First, let’s get the jokes out of the way: yes, it’s a technical blog post. No, I haven’t forgotten I had a blog. I know, I know.
One of the projects that I’ve been working on at SolidFire for the last few months is putting together the VMware and Cisco UCS reference architecture, and helping the team put together a UCS best practices document.
Part of that design is to take advantage of the stateless nature of the UCS blade platform by booting the ESXi hosts from the SolidFire array. UCS has supported this feature for a while, but the process certainly has it’s share of quirks. I’m not going to go through and show the entire process for setting up iSCSI boot-from-SAN, although if there’s any interest in that part I can probably put together a Camtasia video walkthrough.
What I did want to show was an “undocumented feature” we ran into when trying to use CHAP authentication to the SolidFire array as part of the booting process.
You can see that it’s associated with a SolidFire account called “BOOT-AI”, and if we look at that account, you can see that it has a random target and initiator password that has been generated for it by the system.

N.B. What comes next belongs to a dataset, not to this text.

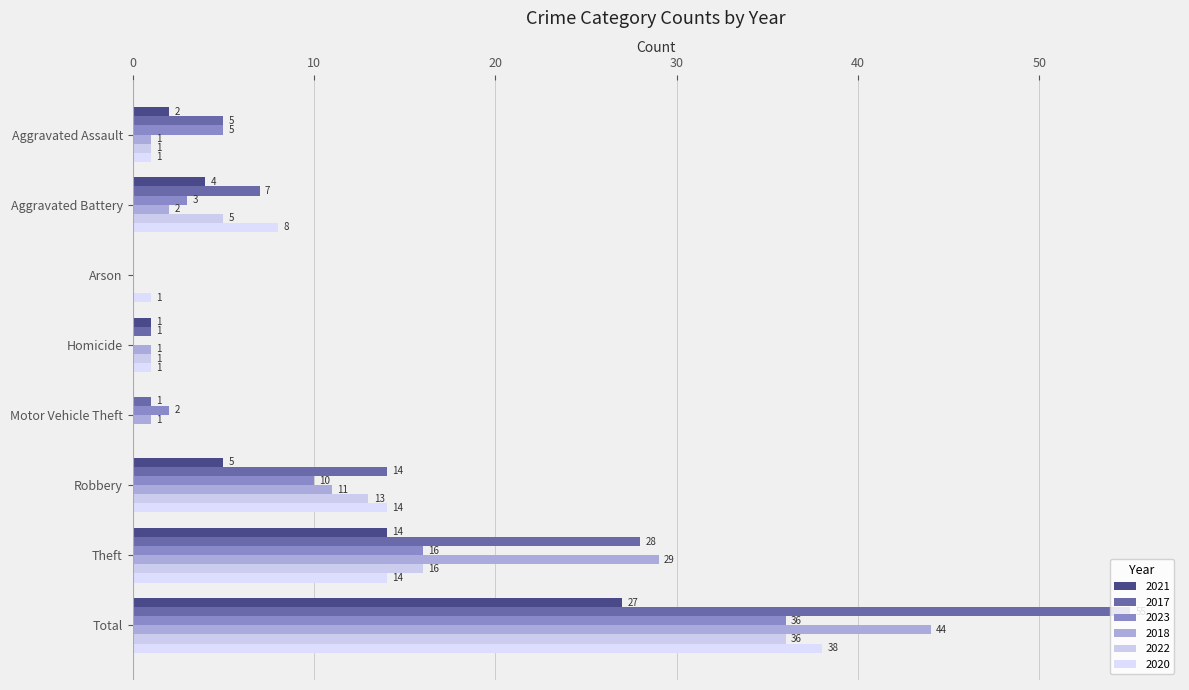

Is it true that 2023 equals -17 at Homicide?

False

Maybe, at this point, you are thinking “Gee, it doesn’t make ANY SENSE AT ALL that there would be a password complexity setting on the profile, since it’s just passing that back to whatever storage array is being used.” That would be a logical thought, but you’d be wrong. Luckily, there’s a pretty good help function that gives you the information you are looking for.

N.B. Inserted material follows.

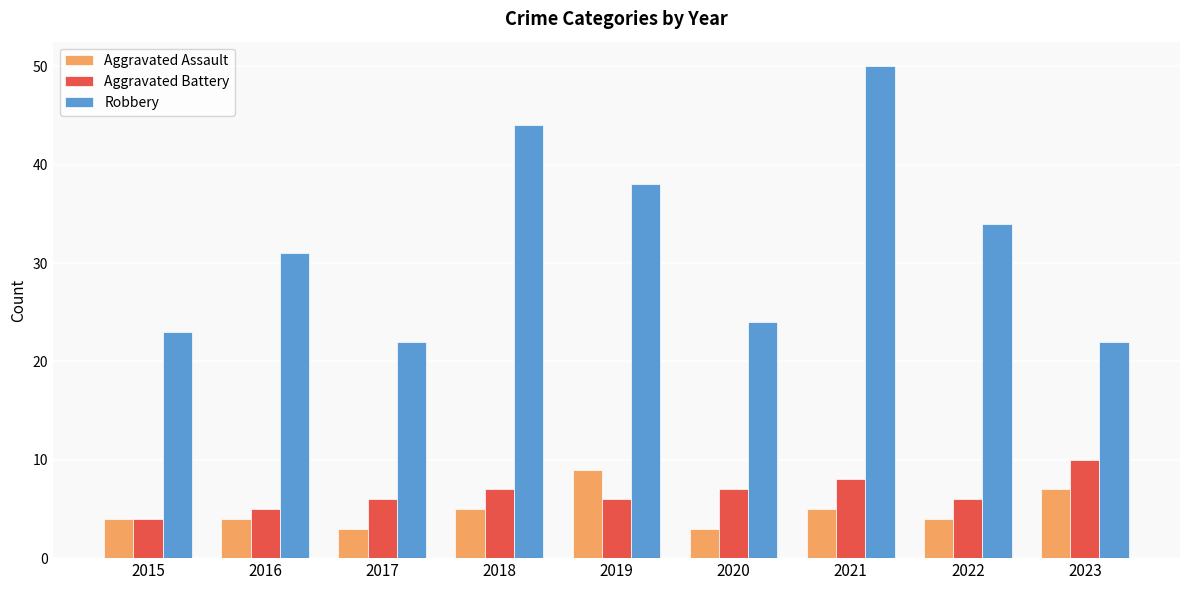

What is the value of the Aggravated Assault bar at the 8th from the left?

4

Here’s the problem: this is a total lie. It’s plain not true. Watch what happens when we use the standard, random password that was generated with the account.
First, we set the iSCSI Boot Parameters in the Boot Order screen in UCSM for the appropriate service profile, using the Volume IQN from the boot volume and the authentication profile we created earlier:
When you get to this point, you try to do some basic trouble shooting from the FI, and when you try and pull the iSCSI configuration for this blade, you get no data returned at all, indicating that the iSCSI stack never initialized at all:
In fact, if we look at the VIF Paths on the blade, and then even check the ARP table on the FIs, we see that the network stack didn’t try to initialize at all. If you were to boot from a live CD at this point, you’d see that there are no network adapters connected to the blade at all. All of this, because you followed directions and put a password with 12 to 16 characters into a field that returned no errors.

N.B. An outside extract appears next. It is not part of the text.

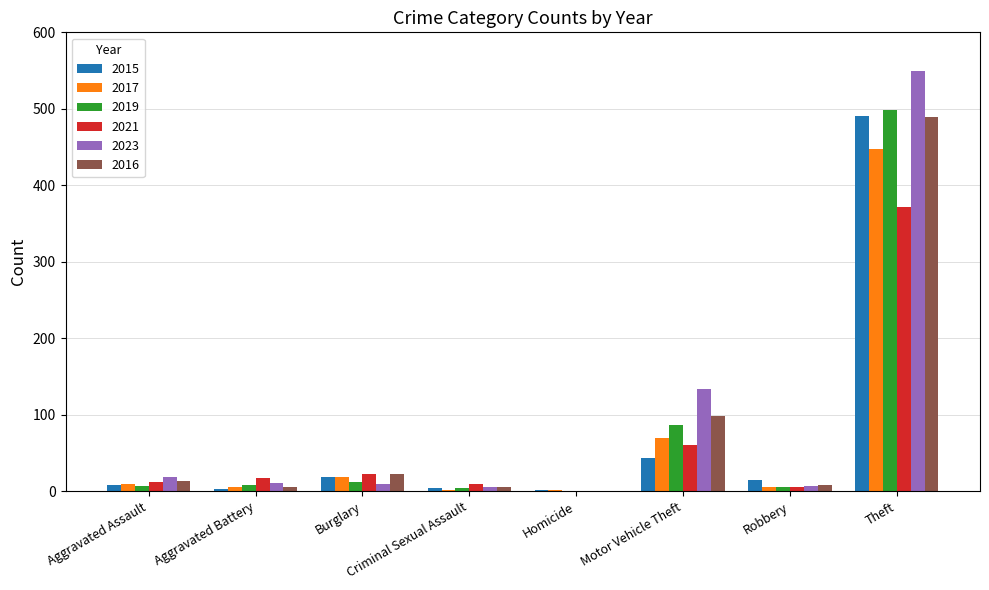

What is the sum of the 2021 values at Robbery and Homicide?

5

Yes, this took me a little more than two days to troubleshoot. I wonder if Cisco has an Internet of Things script that can get that back for me…
So, the fix is pretty simple. We go into the SolidFire array, change the account password to something that doesn’t use anything except alphanumerical characters along with the – (hyphen), _ (underscore), : (colon), and . (period).
Now, the host boots just fine. Hopefully this helps someone else out there having issues.